Seven Fallen Feathers is part of a rich tradition of books that explore the history of racism and cultural genocide in Canada. Jesse Thistle’s From the Ashes: My Story of Being Métis, Homeless, and Finding My Way is a memoir of Thistle’s struggles to overcome generational trauma, racism, and poverty in Canada. In Alicia Elliott’s A Mind Spread Out on the Ground, the author explores the ongoing legacy of colonialism and racism in Canada. Elliott recounts stories from her own life and more broadly examines how structural racism impacts Indigenous Canadian writers fighting to tell their stories. Finally, Michelle Good’s Five Little Indians, which is told from the alternating viewpoints of five survivors of Canada’s residential school system, focuses specifically on the generational trauma created by the Canadian government’s re-education and assimilation program.
Key Facts about Seven Fallen Feathers
  • Full Title: Seven Fallen Feathers: Racism, Death and Hard Truths in a Northern City
  • When Written: 2011–2017
  • Where Written: Ontario, Canada
  • When Published: 2017
  • Literary Period: Contemporary
  • Genre: Nonfiction
  • Setting: Canada (primarily Thunder Bay, Ontario)
  • Climax: Following an eight-month-long inquest into the deaths of seven Indigenous high school students who died in Thunder Bay, a jury makes 145 recommendations for how Canada’s government should better support its Indigenous people. 

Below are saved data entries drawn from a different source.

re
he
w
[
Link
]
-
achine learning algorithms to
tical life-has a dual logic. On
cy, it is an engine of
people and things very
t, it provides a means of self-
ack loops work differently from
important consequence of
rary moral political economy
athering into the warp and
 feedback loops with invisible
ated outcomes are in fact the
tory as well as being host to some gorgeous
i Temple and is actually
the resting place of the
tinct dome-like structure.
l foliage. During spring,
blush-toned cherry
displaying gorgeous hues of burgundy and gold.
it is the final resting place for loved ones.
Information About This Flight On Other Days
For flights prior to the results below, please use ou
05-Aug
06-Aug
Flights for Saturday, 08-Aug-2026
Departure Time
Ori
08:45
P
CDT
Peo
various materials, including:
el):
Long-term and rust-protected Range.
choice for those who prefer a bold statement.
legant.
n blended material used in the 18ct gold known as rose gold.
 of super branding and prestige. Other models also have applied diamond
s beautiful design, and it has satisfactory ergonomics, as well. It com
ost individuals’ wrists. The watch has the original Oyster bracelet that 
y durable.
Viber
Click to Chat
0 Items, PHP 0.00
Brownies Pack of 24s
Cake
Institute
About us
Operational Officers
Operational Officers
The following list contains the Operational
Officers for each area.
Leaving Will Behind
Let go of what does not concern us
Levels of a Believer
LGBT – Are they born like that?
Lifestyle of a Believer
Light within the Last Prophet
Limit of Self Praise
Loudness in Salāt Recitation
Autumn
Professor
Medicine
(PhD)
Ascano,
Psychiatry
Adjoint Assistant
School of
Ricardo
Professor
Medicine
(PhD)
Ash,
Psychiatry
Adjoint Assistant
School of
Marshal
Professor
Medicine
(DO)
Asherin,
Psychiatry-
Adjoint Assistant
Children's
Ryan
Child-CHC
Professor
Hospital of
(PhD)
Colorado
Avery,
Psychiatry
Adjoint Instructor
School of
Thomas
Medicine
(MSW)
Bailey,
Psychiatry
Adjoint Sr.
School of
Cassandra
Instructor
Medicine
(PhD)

  • Antagonist: Colonialism, racism, Thunder Bay Police
  • Point of View: First Person, Third Person

Extra Credit for Seven Fallen Feathers

Worth 1,000 Words. In 2016, Christian Morrisseau created a painting entitled Seven Fallen Feathers after the results of the inquest into the deaths of seven Indigenous teenagers in Ontario—including Christian’s own son, Kyle. The painting’s title is what inspired the title of Talaga’s book. Morrisseau gifted the painting to Prime Minister Justin Trudeau—and to Canada—but sells prints of the striking, emotional painting in his online store.